[Available data]
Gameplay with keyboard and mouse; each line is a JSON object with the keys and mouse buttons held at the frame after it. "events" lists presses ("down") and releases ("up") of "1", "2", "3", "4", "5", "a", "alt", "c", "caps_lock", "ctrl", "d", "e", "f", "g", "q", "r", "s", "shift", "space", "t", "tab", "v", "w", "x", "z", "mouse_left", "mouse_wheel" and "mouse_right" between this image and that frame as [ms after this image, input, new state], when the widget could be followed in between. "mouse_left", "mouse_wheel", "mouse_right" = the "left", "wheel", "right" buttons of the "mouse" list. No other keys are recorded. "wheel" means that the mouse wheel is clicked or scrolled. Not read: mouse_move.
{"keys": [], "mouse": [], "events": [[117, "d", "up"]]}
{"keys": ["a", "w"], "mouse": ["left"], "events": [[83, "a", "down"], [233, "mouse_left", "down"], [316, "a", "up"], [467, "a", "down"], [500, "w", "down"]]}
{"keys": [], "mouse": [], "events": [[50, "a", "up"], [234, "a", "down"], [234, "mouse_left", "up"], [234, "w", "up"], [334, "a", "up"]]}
[/Available data]
> [What you need to do]: Would you retype all of the lines shown above, exactly as given?

> [Your response]:
Gameplay with keyboard and mouse; each line is a JSON object with the keys and mouse buttons held at the frame after it. "events" lists presses ("down") and releases ("up") of "1", "2", "3", "4", "5", "a", "alt", "c", "caps_lock", "ctrl", "d", "e", "f", "g", "q", "r", "s", "shift", "space", "t", "tab", "v", "w", "x", "z", "mouse_left", "mouse_wheel" and "mouse_right" between this image and that frame as [ms after this image, input, new state], when the widget could be followed in between. "mouse_left", "mouse_wheel", "mouse_right" = the "left", "wheel", "right" buttons of the "mouse" list. No other keys are recorded. "wheel" means that the mouse wheel is clicked or scrolled. Not read: mouse_move.
{"keys": [], "mouse": [], "events": [[117, "d", "up"]]}
{"keys": ["a", "w"], "mouse": ["left"], "events": [[83, "a", "down"], [233, "mouse_left", "down"], [316, "a", "up"], [467, "a", "down"], [500, "w", "down"]]}
{"keys": [], "mouse": [], "events": [[50, "a", "up"], [234, "a", "down"], [234, "mouse_left", "up"], [234, "w", "up"], [334, "a", "up"]]}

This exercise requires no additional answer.